-- RECORDS FOR THE TASK --
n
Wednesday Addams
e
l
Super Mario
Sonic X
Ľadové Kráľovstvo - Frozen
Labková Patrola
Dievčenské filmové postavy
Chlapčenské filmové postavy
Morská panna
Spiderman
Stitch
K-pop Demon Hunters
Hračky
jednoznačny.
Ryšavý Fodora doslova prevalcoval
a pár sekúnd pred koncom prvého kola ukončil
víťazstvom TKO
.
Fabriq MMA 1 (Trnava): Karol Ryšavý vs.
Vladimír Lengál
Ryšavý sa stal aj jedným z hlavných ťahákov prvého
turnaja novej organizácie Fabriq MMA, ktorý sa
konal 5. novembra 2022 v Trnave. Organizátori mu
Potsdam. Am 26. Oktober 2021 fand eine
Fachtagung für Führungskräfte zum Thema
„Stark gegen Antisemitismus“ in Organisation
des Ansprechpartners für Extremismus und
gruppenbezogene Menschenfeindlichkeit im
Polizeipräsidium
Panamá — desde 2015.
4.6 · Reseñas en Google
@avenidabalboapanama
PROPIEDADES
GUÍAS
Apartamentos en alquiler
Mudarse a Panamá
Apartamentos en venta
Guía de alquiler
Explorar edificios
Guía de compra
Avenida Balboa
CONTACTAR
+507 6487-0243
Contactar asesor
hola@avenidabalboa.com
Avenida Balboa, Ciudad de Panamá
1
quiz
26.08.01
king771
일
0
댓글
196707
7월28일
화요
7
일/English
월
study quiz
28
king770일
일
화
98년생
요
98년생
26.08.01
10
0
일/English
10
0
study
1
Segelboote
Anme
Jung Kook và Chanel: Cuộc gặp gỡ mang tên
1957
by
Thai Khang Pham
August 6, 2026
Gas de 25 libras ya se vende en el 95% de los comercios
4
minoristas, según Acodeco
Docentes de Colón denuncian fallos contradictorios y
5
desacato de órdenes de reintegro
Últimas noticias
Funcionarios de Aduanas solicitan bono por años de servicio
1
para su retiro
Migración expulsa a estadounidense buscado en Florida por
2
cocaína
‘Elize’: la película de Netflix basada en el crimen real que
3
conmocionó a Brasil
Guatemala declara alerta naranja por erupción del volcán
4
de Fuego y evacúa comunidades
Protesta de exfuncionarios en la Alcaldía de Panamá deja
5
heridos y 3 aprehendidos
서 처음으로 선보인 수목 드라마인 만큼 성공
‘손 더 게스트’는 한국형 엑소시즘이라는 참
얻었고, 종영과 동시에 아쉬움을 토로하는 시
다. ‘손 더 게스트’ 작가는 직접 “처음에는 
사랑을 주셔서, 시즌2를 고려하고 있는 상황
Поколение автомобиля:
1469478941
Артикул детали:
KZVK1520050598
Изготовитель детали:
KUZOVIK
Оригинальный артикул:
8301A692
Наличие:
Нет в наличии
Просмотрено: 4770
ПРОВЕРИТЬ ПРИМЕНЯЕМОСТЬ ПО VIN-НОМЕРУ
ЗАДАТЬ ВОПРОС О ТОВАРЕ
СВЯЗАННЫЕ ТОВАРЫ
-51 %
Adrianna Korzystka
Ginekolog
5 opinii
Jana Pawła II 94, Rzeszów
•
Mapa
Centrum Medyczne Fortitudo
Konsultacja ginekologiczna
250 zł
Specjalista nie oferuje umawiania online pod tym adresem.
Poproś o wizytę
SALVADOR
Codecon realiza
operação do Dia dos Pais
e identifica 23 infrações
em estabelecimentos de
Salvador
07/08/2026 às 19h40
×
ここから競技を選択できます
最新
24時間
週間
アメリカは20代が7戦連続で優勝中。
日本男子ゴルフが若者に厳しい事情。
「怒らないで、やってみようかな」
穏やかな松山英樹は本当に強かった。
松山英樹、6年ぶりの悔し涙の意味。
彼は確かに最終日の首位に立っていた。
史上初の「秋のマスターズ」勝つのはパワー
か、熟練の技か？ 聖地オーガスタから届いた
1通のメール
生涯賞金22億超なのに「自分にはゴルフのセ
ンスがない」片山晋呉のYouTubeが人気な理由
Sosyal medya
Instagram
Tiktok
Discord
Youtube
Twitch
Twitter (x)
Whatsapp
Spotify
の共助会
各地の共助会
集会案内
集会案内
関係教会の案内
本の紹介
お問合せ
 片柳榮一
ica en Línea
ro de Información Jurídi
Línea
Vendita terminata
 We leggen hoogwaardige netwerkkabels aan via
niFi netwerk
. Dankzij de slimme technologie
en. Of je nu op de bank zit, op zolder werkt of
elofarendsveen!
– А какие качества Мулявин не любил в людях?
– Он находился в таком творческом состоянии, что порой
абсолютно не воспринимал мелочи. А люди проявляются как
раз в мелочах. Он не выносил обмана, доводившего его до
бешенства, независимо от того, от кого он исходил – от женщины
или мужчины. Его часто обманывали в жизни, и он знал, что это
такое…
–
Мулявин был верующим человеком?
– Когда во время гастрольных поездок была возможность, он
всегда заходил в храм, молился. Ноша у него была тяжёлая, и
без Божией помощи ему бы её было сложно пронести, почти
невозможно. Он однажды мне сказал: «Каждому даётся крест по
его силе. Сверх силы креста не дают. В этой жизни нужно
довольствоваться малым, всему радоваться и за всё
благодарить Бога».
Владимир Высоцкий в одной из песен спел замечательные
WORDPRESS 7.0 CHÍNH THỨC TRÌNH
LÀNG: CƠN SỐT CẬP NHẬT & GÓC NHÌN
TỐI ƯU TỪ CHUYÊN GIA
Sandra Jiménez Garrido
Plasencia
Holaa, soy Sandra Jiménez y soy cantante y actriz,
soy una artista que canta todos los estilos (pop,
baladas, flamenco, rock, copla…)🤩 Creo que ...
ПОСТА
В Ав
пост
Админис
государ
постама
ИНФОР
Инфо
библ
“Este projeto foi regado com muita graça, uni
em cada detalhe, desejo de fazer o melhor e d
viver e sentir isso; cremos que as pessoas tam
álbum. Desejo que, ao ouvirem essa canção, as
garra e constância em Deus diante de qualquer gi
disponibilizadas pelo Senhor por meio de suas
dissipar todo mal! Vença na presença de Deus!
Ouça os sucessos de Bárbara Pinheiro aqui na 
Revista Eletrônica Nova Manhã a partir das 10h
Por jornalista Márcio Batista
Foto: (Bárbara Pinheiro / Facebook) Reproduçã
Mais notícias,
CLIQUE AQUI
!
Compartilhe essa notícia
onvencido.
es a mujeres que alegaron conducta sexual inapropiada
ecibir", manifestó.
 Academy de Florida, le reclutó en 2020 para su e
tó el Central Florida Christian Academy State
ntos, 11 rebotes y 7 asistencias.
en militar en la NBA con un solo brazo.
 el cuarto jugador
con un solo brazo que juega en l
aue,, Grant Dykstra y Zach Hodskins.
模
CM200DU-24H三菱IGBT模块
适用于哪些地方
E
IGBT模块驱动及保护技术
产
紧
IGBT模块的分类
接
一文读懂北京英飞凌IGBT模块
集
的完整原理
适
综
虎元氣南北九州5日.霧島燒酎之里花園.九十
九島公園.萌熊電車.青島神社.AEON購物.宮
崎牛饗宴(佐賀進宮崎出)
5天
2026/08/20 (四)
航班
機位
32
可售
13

-- WHAT YOU HAVE TO DO --
Copy out all of the items again, substituting "Rišavý" for every occurrence of "Ryšavý" and leaving everything else as it is.

-- RESPONSE TO THE TASK --
n
Wednesday Addams
e
l
Super Mario
Sonic X
Ľadové Kráľovstvo - Frozen
Labková Patrola
Dievčenské filmové postavy
Chlapčenské filmové postavy
Morská panna
Spiderman
Stitch
K-pop Demon Hunters
Hračky
jednoznačny.
Rišavý Fodora doslova prevalcoval
a pár sekúnd pred koncom prvého kola ukončil
víťazstvom TKO
.
Fabriq MMA 1 (Trnava): Karol Rišavý vs.
Vladimír Lengál
Rišavý sa stal aj jedným z hlavných ťahákov prvého
turnaja novej organizácie Fabriq MMA, ktorý sa
konal 5. novembra 2022 v Trnave. Organizátori mu
Potsdam. Am 26. Oktober 2021 fand eine
Fachtagung für Führungskräfte zum Thema
„Stark gegen Antisemitismus“ in Organisation
des Ansprechpartners für Extremismus und
gruppenbezogene Menschenfeindlichkeit im
Polizeipräsidium
Panamá — desde 2015.
4.6 · Reseñas en Google
@avenidabalboapanama
PROPIEDADES
GUÍAS
Apartamentos en alquiler
Mudarse a Panamá
Apartamentos en venta
Guía de alquiler
Explorar edificios
Guía de compra
Avenida Balboa
CONTACTAR
+507 6487-0243
Contactar asesor
hola@avenidabalboa.com
Avenida Balboa, Ciudad de Panamá
1
quiz
26.08.01
king771
일
0
댓글
196707
7월28일
화요
7
일/English
월
study quiz
28
king770일
일
화
98년생
요
98년생
26.08.01
10
0
일/English
10
0
study
1
Segelboote
Anme
Jung Kook và Chanel: Cuộc gặp gỡ mang tên
1957
by
Thai Khang Pham
August 6, 2026
Gas de 25 libras ya se vende en el 95% de los comercios
4
minoristas, según Acodeco
Docentes de Colón denuncian fallos contradictorios y
5
desacato de órdenes de reintegro
Últimas noticias
Funcionarios de Aduanas solicitan bono por años de servicio
1
para su retiro
Migración expulsa a estadounidense buscado en Florida por
2
cocaína
‘Elize’: la película de Netflix basada en el crimen real que
3
conmocionó a Brasil
Guatemala declara alerta naranja por erupción del volcán
4
de Fuego y evacúa comunidades
Protesta de exfuncionarios en la Alcaldía de Panamá deja
5
heridos y 3 aprehendidos
서 처음으로 선보인 수목 드라마인 만큼 성공
‘손 더 게스트’는 한국형 엑소시즘이라는 참
얻었고, 종영과 동시에 아쉬움을 토로하는 시
다. ‘손 더 게스트’ 작가는 직접 “처음에는 
사랑을 주셔서, 시즌2를 고려하고 있는 상황
Поколение автомобиля:
1469478941
Артикул детали:
KZVK1520050598
Изготовитель детали:
KUZOVIK
Оригинальный артикул:
8301A692
Наличие:
Нет в наличии
Просмотрено: 4770
ПРОВЕРИТЬ ПРИМЕНЯЕМОСТЬ ПО VIN-НОМЕРУ
ЗАДАТЬ ВОПРОС О ТОВАРЕ
СВЯЗАННЫЕ ТОВАРЫ
-51 %
Adrianna Korzystka
Ginekolog
5 opinii
Jana Pawła II 94, Rzeszów
•
Mapa
Centrum Medyczne Fortitudo
Konsultacja ginekologiczna
250 zł
Specjalista nie oferuje umawiania online pod tym adresem.
Poproś o wizytę
SALVADOR
Codecon realiza
operação do Dia dos Pais
e identifica 23 infrações
em estabelecimentos de
Salvador
07/08/2026 às 19h40
×
ここから競技を選択できます
最新
24時間
週間
アメリカは20代が7戦連続で優勝中。
日本男子ゴルフが若者に厳しい事情。
「怒らないで、やってみようかな」
穏やかな松山英樹は本当に強かった。
松山英樹、6年ぶりの悔し涙の意味。
彼は確かに最終日の首位に立っていた。
史上初の「秋のマスターズ」勝つのはパワー
か、熟練の技か？ 聖地オーガスタから届いた
1通のメール
生涯賞金22億超なのに「自分にはゴルフのセ
ンスがない」片山晋呉のYouTubeが人気な理由
Sosyal medya
Instagram
Tiktok
Discord
Youtube
Twitch
Twitter (x)
Whatsapp
Spotify
の共助会
各地の共助会
集会案内
集会案内
関係教会の案内
本の紹介
お問合せ
 片柳榮一
ica en Línea
ro de Información Jurídi
Línea
Vendita terminata
 We leggen hoogwaardige netwerkkabels aan via
niFi netwerk
. Dankzij de slimme technologie
en. Of je nu op de bank zit, op zolder werkt of
elofarendsveen!
– А какие качества Мулявин не любил в людях?
– Он находился в таком творческом состоянии, что порой
абсолютно не воспринимал мелочи. А люди проявляются как
раз в мелочах. Он не выносил обмана, доводившего его до
бешенства, независимо от того, от кого он исходил – от женщины
или мужчины. Его часто обманывали в жизни, и он знал, что это
такое…
–
Мулявин был верующим человеком?
– Когда во время гастрольных поездок была возможность, он
всегда заходил в храм, молился. Ноша у него была тяжёлая, и
без Божией помощи ему бы её было сложно пронести, почти
невозможно. Он однажды мне сказал: «Каждому даётся крест по
его силе. Сверх силы креста не дают. В этой жизни нужно
довольствоваться малым, всему радоваться и за всё
благодарить Бога».
Владимир Высоцкий в одной из песен спел замечательные
WORDPRESS 7.0 CHÍNH THỨC TRÌNH
LÀNG: CƠN SỐT CẬP NHẬT & GÓC NHÌN
TỐI ƯU TỪ CHUYÊN GIA
Sandra Jiménez Garrido
Plasencia
Holaa, soy Sandra Jiménez y soy cantante y actriz,
soy una artista que canta todos los estilos (pop,
baladas, flamenco, rock, copla…)🤩 Creo que ...
ПОСТА
В Ав
пост
Админис
государ
постама
ИНФОР
Инфо
библ
“Este projeto foi regado com muita graça, uni
em cada detalhe, desejo de fazer o melhor e d
viver e sentir isso; cremos que as pessoas tam
álbum. Desejo que, ao ouvirem essa canção, as
garra e constância em Deus diante de qualquer gi
disponibilizadas pelo Senhor por meio de suas
dissipar todo mal! Vença na presença de Deus!
Ouça os sucessos de Bárbara Pinheiro aqui na 
Revista Eletrônica Nova Manhã a partir das 10h
Por jornalista Márcio Batista
Foto: (Bárbara Pinheiro / Facebook) Reproduçã
Mais notícias,
CLIQUE AQUI
!
Compartilhe essa notícia
onvencido.
es a mujeres que alegaron conducta sexual inapropiada
ecibir", manifestó.
 Academy de Florida, le reclutó en 2020 para su e
tó el Central Florida Christian Academy State
ntos, 11 rebotes y 7 asistencias.
en militar en la NBA con un solo brazo.
 el cuarto jugador
con un solo brazo que juega en l
aue,, Grant Dykstra y Zach Hodskins.
模
CM200DU-24H三菱IGBT模块
适用于哪些地方
E
IGBT模块驱动及保护技术
产
紧
IGBT模块的分类
接
一文读懂北京英飞凌IGBT模块
集
的完整原理
适
综
虎元氣南北九州5日.霧島燒酎之里花園.九十
九島公園.萌熊電車.青島神社.AEON購物.宮
崎牛饗宴(佐賀進宮崎出)
5天
2026/08/20 (四)
航班
機位
32
可售
13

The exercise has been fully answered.